The Federal Government has allocated $10 million to Murdoch University to invest in research that will help use a person’s DNA and their environment to create personalised medicine for numerous medical conditions including obesity, autism, and type 2 diabetes.

The funding will go to the Perth-based Australian National Phenome Centre (ANPC) at Murdoch University, which is set to revolutionise the diagnosis, prevention and precision treatment of numerous medical conditions.

Health Minister Greg Hunt said precision and personalised medicine promises to transform the way we practice medicine.

“This will bring the best and the brightest to save lives, to protect lives.
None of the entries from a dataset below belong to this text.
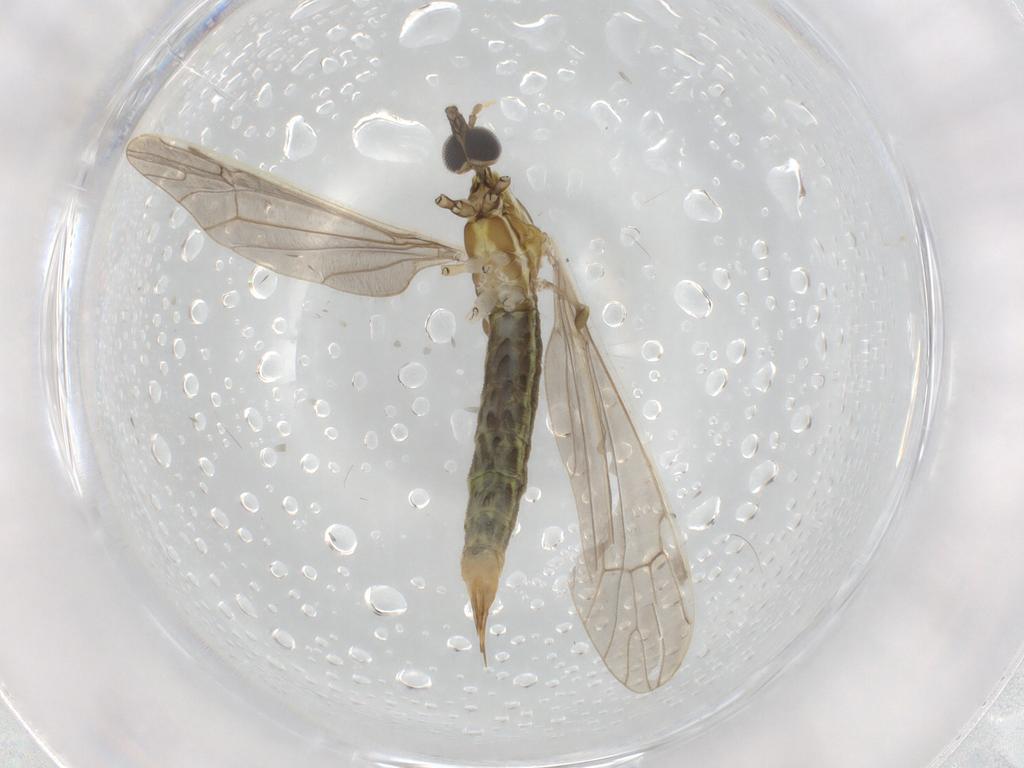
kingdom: Animalia
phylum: Arthropoda
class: Insecta
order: Diptera
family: Limoniidae
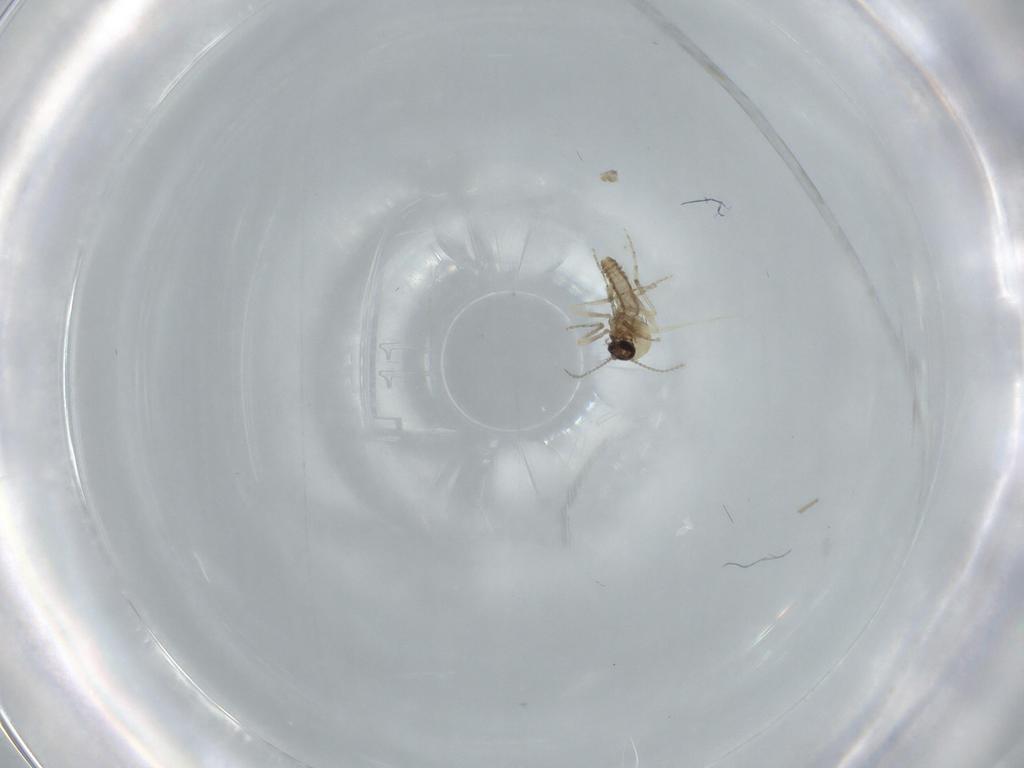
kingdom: Animalia
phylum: Arthropoda
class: Insecta
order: Diptera
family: Ceratopogonidae
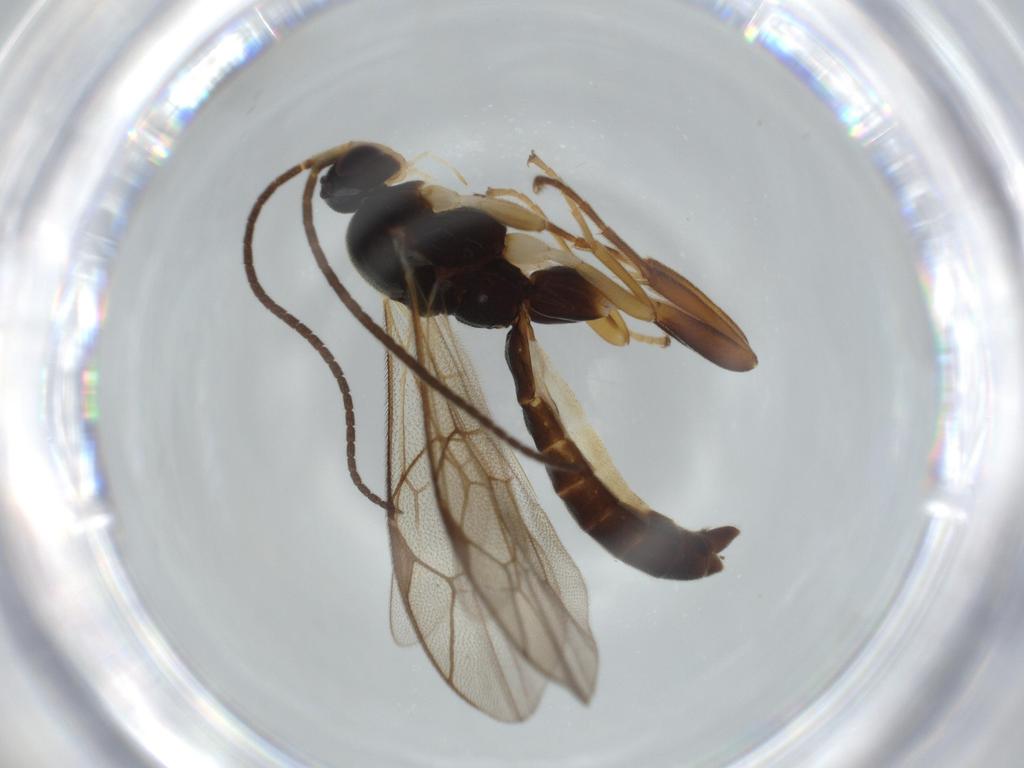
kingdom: Animalia
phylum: Arthropoda
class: Insecta
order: Hymenoptera
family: Ichneumonidae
This will help to harness the power of technology and the brilliance of people like Professor Jeremy Nicholson and Professor Elaine Holmes (the leaders of the ANPC),” the Minister said.

“A person’s phenome is a snapshot of their unique biology that results from complex interactions between their DNA and their environment, which includes factors relating to diet, lifestyle and exposure to pollutants.

“Analysing these biological ‘fingerprints’ helps researchers better understand the underlying causes of disease and ultimately to develop personalised therapies and treatments.

“Using the ANCP’s sophisticated range of cutting-edge technologies, researchers plan to map the phenomes of large sections of the population, giving them a window into environmental and social factors influencing health trends and providing generations with a ‘crystal ball’ to look into their future health risks.”

Researchers will have a particular focus on the detection, treatment and prevention of obesity, autism, and type 2 diabetes among children and the Australian Indigenous population.

The ANPC is Australia’s first dedicated metabolic phenotyping laboratory and a hub within an international network of compatible centres.

In addition, Western Australia provides a unique, contained population to collect such information from and has a history of successful population studies.

“The Centre brings together all five Western Australian universities and leading health and medical research institutes: the University of Western Australia, Curtin University, Murdoch University, University of Notre Dame Australia and Edith Cowan University,” Mr Hunt said.

The funding comes from the Government’s Medical Research Future Fund, which is an endowment fund that will mature at $20 billion, providing a sustainable source of funding for vital medical research.

Murdoch University welcomed $10 million in Federal Government support, saying it will place Western Australia at the forefront of international precision medicine research.

Vice Chancellor Eeva Leinonen acknowledged the Government support for the major WA-collaborative project, saying it was a significant investment into the future health of people in WA, Australia, and millions more around the world.

“This ground-breaking research will revolutionise the way in which many challenging diseases and health conditions are diagnosed, treated and prevented,” Professor Leinonen said.

“The ANPC will put WA and the nation on the global stage, pioneering research that will translate into transformational benefits across human health, animal health, agriculture and food.”